Wednesday, March 4, 2015

The Documented Life Project: Week 4

Art Challenge:  Writing
Journal Prompt:  Words with Friends

This has been a challenge indeed: I have been thinking a lot about friendship lately. About the meaning of friendship, what it is, what makes a person a friend. I had a difficult time as a child as I had an unpleasantly fiery temper, a desperate need to be loved, and was filled with anxiety about how to behave and react - my fuse was short, and other kids were quick to learn what triggered my temper and would then get much amusement in seeing me flare up, and subsequently get into trouble with the teachers. My mother's way of teaching me not to get in a temper was to whack me with the wooden spoon or her hairbrush and send me to my room until I got over it. Which wasn't very helpful for learning strategies to deal with other kids! As I got older, my self-esteem plummeted, my anxiety and depression increased, and I had a desperate need for love and approval. My idea of a friend was someone who didn't hate me. Someone who would talk to me, at least some of the time - there were many who didn't. I thought my best friends were books, but now I realise they just fueled my unrealistic dreams of a 'bff'. 

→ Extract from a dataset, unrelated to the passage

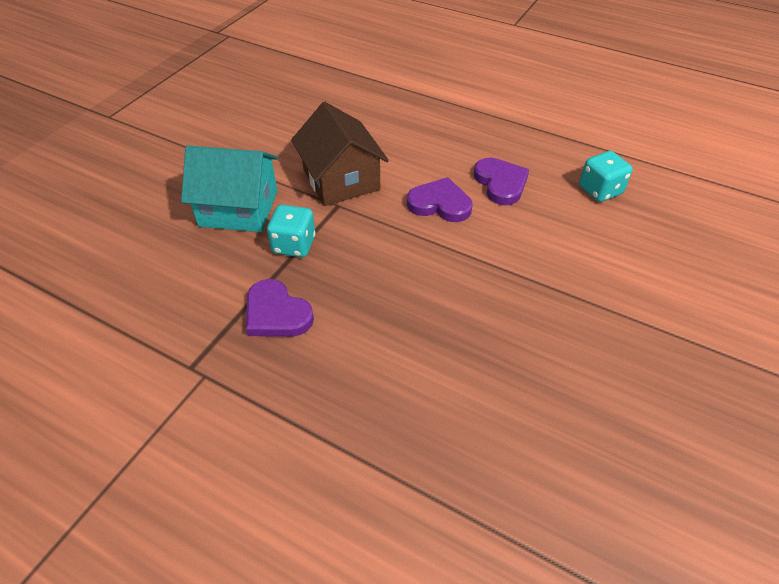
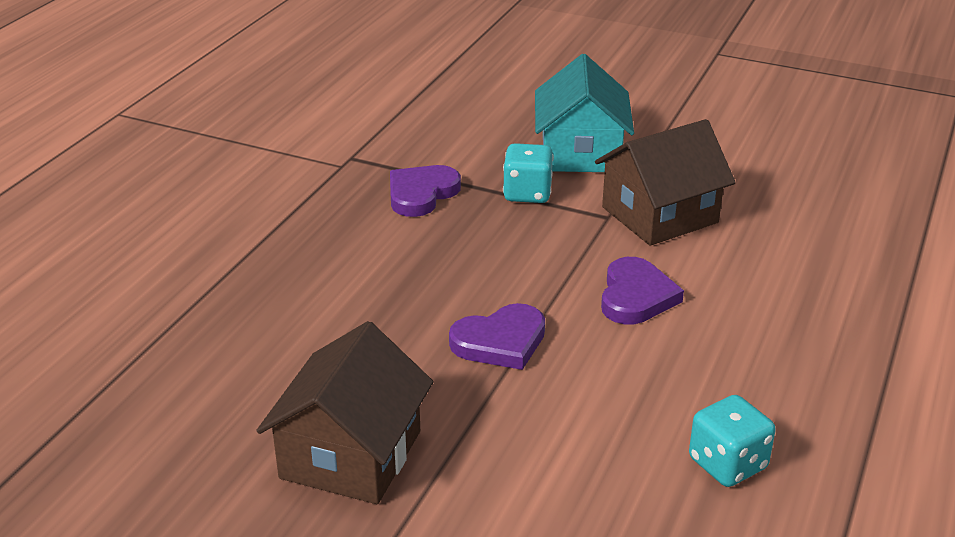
camera: 85 degrees right, 15 degrees down
purple heart [474,158,529,205] -> purple heart moved to [449,303,545,370]
none -> brown house [256,321,433,504]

I'm still trying to sort out my ideas of friendship, but since my mental health has improved, I am far less desperate, and willing to leave behind the 'friends' who I now realise were just using me, who didn't really care about me at all.


I'm also becoming more tolerant, accepting and forgiving of my friends' shortcomings. Last year a friend said something that I found very hurtful and nearly ended the relationship. I told her I didn't want to talk to her - indefinitely. But after a while I got to thinking that just because she didn't understand something about me, didn't mean she was mean - it just meant she didn't understand. And I got to thinking about all the fun times we'd had, and all the kind, loving things she had done, and realised that I couldn't lose this lovely woman from my life over just one single sentence.

I've come to accept that their are many kinds of friends: friends to do things with, with whom I share interests and activities; friends I can talk to about our philosophies of life, our problems and worries; friends to go swimming or walking with; womad friends. Friends who are friends through a particular phase of life, friends who share the fun, joyous times; friends who share the bad times; and those precious very few who are there for me through both good and bad.

I've come to realise that I too have let friendships slide as I no longer find myself comfortable - and that's okay, just as it's okay when others find me no longer important in their lives. It's sad - and sometimes even though I know I can't sufficiently relate to them any more, I still feel sad, missing the bond that we previously had. There are some who have let go of me, who I miss dreadfully, but I don't hold resentment, nor even a sense of betrayal, as I once did.

Getting older does bring changes: my acceptance of what is is a change for the better. An increasing acceptance of who I am has also made me less needy and less fearful about friendship.